**Stored items**
☆ ☆ ☆ ☆ ☆

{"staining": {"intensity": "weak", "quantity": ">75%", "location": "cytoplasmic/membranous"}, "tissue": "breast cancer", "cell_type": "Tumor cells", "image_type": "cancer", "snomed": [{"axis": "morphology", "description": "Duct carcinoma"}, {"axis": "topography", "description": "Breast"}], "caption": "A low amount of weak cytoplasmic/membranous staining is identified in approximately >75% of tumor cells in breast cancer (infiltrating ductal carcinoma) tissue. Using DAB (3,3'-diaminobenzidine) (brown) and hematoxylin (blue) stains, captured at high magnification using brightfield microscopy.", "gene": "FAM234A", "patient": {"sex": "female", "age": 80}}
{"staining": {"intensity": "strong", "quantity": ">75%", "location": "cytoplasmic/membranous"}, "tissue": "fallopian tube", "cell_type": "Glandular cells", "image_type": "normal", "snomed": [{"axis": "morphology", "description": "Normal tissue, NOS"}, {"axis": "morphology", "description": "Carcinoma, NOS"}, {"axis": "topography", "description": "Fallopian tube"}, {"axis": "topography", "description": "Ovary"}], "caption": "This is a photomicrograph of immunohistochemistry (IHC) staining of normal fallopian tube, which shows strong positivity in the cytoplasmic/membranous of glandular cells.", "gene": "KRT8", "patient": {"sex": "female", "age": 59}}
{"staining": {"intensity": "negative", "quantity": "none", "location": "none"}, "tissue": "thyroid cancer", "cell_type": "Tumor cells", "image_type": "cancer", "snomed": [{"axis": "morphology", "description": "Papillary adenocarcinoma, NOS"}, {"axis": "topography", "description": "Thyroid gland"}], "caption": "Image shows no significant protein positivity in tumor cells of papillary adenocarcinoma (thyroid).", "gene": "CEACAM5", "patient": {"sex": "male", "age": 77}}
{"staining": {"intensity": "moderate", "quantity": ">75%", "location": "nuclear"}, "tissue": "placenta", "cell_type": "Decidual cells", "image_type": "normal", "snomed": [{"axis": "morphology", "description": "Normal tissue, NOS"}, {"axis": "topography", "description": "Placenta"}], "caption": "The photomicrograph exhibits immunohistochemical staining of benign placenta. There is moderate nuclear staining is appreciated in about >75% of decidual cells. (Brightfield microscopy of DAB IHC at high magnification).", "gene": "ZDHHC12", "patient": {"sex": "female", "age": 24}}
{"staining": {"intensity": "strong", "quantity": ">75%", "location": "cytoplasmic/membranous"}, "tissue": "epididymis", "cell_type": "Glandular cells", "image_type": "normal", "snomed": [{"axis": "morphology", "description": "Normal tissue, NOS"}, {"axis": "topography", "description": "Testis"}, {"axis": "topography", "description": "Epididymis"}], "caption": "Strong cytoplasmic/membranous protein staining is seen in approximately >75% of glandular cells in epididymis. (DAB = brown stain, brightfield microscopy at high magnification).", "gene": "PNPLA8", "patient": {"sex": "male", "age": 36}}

☆ ☆ ☆ ☆ ☆

**Your goal**
All lines above containing the string "approximately": copy each one.

**Solved problem**
{"staining": {"intensity": "weak", "quantity": ">75%", "location": "cytoplasmic/membranous"}, "tissue": "breast cancer", "cell_type": "Tumor cells", "image_type": "cancer", "snomed": [{"axis": "morphology", "description": "Duct carcinoma"}, {"axis": "topography", "description": "Breast"}], "caption": "A low amount of weak cytoplasmic/membranous staining is identified in approximately >75% of tumor cells in breast cancer (infiltrating ductal carcinoma) tissue. Using DAB (3,3'-diaminobenzidine) (brown) and hematoxylin (blue) stains, captured at high magnification using brightfield microscopy.", "gene": "FAM234A", "patient": {"sex": "female", "age": 80}}
{"staining": {"intensity": "strong", "quantity": ">75%", "location": "cytoplasmic/membranous"}, "tissue": "epididymis", "cell_type": "Glandular cells", "image_type": "normal", "snomed": [{"axis": "morphology", "description": "Normal tissue, NOS"}, {"axis": "topography", "description": "Testis"}, {"axis": "topography", "description": "Epididymis"}], "caption": "Strong cytoplasmic/membranous protein staining is seen in approximately >75% of glandular cells in epididymis. (DAB = brown stain, brightfield microscopy at high magnification).", "gene": "PNPLA8", "patient": {"sex": "male", "age": 36}}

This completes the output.